第3章 時には昔を思い出そうか
夜「さて、白夜叉もまんまと手中に収まったことですし…そろそろ始めましょう」
夜右衛門の言葉に、私は顔をあげた。
今、白夜叉って言った?
高「銀時だけじゃねぇ…お前の王子様もいるぞ?」
指差されたその先には一隻の船。
それに沿うようにして並んでいるボート。
ボートに描かれている紋様は…
『トシ、総悟…』
船から身を乗り出すとはっきりと見える。
あの二人はきっとあの船中に…
グッと体を更に前に行かせようとしたその時、晋助の手が私の腕を引いた。
そのまますごい力で引き寄せられ、気づいたときには晋助の腕のなかにいた。
細身なようで実は逞しい腕。
晋助の羽織が音もなく落ちる。
晋助の虚を突いた行動に、私は抵抗することも忘れていた。
ただ、規則正しく鳴り響く心臓の音を聞いているしかなかった。
高「瑠維、俺はおめぇとは戦いたくねぇ…」
『え…?晋助?』
高「このまま銀時の所に…真選組にいるってんなら…」
言葉を濁した晋助に、私は笑顔を向ける。
『わかってる、晋助。
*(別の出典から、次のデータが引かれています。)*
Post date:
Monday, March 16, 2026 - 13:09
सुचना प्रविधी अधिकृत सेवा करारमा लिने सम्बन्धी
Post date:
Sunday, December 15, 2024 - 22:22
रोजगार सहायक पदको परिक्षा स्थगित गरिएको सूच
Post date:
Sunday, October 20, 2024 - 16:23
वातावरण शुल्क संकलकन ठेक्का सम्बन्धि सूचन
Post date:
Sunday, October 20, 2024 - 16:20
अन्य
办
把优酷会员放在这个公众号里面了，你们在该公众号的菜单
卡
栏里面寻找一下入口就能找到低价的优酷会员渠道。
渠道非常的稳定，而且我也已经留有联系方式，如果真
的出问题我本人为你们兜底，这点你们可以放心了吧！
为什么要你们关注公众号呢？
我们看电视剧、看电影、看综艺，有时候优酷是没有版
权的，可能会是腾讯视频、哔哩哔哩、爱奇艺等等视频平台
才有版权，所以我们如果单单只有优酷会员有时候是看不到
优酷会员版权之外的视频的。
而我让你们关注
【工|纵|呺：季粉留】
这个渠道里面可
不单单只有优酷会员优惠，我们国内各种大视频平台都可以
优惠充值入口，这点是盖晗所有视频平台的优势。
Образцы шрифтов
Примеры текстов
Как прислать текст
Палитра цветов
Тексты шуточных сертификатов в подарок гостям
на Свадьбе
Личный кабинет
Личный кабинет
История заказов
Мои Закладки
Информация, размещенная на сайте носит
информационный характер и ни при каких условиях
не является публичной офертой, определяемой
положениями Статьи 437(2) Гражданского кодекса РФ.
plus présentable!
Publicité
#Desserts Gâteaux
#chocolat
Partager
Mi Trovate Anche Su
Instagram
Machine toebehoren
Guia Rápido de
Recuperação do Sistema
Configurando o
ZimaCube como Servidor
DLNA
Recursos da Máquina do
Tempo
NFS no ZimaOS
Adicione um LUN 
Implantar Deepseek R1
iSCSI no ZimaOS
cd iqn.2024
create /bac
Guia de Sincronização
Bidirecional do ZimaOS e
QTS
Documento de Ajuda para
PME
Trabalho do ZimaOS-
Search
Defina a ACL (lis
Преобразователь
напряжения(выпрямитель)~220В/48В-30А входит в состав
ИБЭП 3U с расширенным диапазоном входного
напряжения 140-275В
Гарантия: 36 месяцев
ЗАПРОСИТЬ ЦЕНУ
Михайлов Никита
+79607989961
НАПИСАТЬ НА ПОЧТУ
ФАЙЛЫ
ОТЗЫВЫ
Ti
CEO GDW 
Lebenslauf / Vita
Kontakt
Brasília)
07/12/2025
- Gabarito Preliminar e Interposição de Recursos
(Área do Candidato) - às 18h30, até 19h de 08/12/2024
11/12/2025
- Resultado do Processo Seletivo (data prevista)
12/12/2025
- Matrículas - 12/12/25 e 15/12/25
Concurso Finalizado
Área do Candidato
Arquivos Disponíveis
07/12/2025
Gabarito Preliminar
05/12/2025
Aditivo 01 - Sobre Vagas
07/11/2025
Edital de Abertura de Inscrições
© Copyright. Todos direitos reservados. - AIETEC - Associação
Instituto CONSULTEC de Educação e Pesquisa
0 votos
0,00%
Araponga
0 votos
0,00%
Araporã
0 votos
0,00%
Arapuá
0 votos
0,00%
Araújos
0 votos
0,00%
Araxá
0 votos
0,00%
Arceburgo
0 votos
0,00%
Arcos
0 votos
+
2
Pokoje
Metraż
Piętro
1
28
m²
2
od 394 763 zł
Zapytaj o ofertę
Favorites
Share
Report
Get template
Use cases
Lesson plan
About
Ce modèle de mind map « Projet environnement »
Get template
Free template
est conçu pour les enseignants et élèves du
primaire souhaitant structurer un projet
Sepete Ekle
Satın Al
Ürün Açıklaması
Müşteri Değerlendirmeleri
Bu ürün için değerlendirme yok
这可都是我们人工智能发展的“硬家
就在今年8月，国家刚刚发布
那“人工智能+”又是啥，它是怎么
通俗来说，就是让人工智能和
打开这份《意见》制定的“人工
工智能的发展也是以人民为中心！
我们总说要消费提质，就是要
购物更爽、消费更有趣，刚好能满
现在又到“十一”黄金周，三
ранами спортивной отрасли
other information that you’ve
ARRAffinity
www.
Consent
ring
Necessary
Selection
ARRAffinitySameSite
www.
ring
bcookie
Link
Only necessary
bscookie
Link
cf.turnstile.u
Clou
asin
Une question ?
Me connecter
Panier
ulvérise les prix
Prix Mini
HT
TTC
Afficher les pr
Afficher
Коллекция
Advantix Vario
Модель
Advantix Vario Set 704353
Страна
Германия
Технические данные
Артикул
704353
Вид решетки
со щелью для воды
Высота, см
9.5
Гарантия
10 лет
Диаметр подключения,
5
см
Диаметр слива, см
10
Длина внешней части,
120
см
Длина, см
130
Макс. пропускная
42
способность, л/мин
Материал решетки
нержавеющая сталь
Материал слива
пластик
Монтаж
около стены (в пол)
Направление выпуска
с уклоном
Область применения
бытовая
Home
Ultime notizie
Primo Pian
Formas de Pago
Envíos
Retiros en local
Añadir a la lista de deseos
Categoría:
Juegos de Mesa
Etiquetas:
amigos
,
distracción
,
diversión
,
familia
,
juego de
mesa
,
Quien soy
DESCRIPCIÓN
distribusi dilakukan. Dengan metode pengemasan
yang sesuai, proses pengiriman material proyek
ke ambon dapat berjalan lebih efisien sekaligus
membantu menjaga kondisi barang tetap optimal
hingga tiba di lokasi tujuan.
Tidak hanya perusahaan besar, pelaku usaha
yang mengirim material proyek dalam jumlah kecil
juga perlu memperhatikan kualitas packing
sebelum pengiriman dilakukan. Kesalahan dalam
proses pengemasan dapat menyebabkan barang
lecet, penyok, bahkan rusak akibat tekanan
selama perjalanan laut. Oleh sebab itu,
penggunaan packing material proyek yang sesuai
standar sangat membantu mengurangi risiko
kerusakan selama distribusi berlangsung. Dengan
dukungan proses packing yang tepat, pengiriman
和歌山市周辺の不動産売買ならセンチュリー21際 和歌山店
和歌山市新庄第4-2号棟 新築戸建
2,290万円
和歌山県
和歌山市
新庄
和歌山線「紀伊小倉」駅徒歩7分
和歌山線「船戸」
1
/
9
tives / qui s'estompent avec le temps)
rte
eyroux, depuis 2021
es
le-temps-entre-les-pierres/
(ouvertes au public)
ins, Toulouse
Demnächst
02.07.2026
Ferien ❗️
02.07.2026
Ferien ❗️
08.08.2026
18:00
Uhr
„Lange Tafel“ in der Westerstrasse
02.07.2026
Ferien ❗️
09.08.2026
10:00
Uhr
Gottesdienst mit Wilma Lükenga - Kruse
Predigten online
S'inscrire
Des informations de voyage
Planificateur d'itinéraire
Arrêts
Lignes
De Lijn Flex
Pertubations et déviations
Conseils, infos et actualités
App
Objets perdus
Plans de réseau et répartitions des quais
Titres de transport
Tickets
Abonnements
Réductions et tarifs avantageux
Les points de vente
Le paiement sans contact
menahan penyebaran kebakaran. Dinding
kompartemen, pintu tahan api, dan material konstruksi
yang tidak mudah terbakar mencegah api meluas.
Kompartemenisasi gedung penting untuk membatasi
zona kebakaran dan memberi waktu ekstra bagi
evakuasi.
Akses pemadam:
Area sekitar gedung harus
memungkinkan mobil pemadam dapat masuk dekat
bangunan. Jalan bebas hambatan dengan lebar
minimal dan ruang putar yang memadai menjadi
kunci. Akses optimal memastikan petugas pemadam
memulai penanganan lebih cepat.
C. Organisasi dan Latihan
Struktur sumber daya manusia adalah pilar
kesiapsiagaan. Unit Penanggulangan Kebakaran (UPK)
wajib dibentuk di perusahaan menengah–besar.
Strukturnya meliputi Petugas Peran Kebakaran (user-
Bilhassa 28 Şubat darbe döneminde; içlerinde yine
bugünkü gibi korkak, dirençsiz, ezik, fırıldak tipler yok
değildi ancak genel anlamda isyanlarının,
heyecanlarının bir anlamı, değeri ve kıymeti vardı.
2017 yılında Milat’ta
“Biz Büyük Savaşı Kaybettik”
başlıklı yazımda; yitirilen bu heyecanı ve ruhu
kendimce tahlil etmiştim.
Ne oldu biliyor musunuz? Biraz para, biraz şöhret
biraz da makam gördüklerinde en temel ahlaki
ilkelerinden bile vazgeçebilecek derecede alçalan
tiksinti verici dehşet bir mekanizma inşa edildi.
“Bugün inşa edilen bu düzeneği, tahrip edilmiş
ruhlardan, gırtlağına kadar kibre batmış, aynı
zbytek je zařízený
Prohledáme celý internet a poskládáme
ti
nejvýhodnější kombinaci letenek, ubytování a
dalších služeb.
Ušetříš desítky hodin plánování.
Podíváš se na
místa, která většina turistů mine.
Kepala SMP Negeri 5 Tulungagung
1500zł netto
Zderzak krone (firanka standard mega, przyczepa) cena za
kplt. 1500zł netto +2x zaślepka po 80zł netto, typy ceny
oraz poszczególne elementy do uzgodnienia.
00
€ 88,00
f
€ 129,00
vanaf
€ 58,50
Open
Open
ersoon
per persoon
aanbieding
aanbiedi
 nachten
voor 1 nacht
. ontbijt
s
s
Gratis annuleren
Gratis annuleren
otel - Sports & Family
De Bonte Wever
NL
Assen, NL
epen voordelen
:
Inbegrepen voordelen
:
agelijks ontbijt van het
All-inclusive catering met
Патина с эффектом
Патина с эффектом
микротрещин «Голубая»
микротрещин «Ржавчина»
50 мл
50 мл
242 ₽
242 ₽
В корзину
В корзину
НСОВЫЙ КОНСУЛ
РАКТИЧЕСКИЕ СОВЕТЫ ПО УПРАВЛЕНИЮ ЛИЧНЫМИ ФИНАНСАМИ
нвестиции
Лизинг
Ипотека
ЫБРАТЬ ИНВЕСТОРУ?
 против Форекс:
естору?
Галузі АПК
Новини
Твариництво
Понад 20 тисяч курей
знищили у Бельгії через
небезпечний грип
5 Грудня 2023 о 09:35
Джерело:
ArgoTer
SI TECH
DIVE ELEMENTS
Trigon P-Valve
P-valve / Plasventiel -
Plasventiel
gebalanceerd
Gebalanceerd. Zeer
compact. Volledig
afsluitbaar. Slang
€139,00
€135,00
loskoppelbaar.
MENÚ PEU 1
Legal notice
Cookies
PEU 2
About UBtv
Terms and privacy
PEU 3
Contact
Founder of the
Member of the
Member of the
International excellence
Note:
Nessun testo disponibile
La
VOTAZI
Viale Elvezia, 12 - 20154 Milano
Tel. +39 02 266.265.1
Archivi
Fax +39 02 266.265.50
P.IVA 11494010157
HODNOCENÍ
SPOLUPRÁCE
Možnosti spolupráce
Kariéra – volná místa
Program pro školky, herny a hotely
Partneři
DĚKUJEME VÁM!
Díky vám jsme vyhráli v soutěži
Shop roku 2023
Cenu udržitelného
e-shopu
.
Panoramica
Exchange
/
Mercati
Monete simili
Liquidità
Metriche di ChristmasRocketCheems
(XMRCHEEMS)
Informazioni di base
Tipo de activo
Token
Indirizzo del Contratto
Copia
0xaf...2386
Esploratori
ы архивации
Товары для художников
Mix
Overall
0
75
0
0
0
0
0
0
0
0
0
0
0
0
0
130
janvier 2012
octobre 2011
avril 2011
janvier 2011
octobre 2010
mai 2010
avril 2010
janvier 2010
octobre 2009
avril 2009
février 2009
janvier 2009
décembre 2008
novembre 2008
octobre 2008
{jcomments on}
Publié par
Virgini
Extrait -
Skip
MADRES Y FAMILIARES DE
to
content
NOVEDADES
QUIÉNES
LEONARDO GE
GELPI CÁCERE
でも、私はあの人たちの傍に居たい』
例えあなたと、刃を交えることになろうとも…
晋助の顔は、珍しく心配そうに歪んでいる。
『晋助…私さ、銀時の守ろうとしているものが知りたくてここに来たよね?』
随分と前の話だ、覚えてはいないだろう。
『私にも出来たよ…』
昔は、銀時の守ろうとしているものが知りたい。
そう思っていた。
だけど、違ったんだ。
『私にも、銀時と同じように…』
知りたい、分かった
それは違うんだ。
本当は、
『大切な人が…命をはってまで守りたい人が』
ねえ、そうでしょ?銀時
『出来たよ』
守っている?
違うんだ。
護られている、私たちは。
たくさんの人に支えられて、助けられて、護られて、私たちは生きている。
だから、私たちも護るんだ。
護って、護られて、そしてまた護って…
私には護ってくれる人がいる。
だから、護るべき人がいる。
私のことを大切にしてくれる人が出来たんだ。